-- Start of PAGE TEXT --
Web Design Skill Requirements (or the lack thereof)

What Skill Set is Required Design to for the Web?
I lead and administrate a bunch of Google Groups (I'll leave a small list of links to some of these groups at the end of this post).  Because I run these groups and because I have been designing websites for over 14 years, I am often asked, "What do I need to know in order to be a web designer?"

I see the quick answer all the time, and it is wrong.  The quick answer is a small list...
  • HTML
  • CSS
  • Javascript
  • Flash
...that list is complete and utter bunk.

In order to be a professional web designer, the first and most important thing you must know is how to design. This is the basic problem, we have so many people out there that can write code or throw-up a WYSIWYG (what you see is what you get) based editor generated layout and yet they cannot design themselves a way out of a paper bag.

I want to give you an example of a powerhouse that doesn't know how to design... Google.  Technically, it superior in development, but the anal idiocy and lack of intuitiveness with which is obviously inherent in many of its products is mind numbing.  Phones should not act like tablets and vice-versa.  Yet Google gives swipe motion commands that throws away my web pages in Chrome on My phone because it is is treating it as if it is a tablet.  All I wanted to do is scroll around for a better view on My zoomed-in screen, Google, but you didn't even bother to take that into account.  Another example is how illogically the interface for its proprietary "Sites" editor and page management interface is non-existant and fights the user trying to accomplish something.  Furthermore, the terminologies used in Sites are inexplicably wrong from either a design or development standpoint.
-- End of PAGE TEXT --
-- Start of COLLECTED DATA --
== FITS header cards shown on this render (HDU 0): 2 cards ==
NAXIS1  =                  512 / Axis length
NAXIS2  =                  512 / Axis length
-- End of COLLECTED DATA --
Write out everything in the web design text from "I lead and administrate" down to "a small list...", word for word. Work from the web design text alone, not the data.

I lead and administrate a bunch of Google Groups (I'll leave a small list of links to some of these groups at the end of this post).  Because I run these groups and because I have been designing websites for over 14 years, I am often asked, "What do I need to know in order to be a web designer?"

I see the quick answer all the time, and it is wrong.  The quick answer is a small list...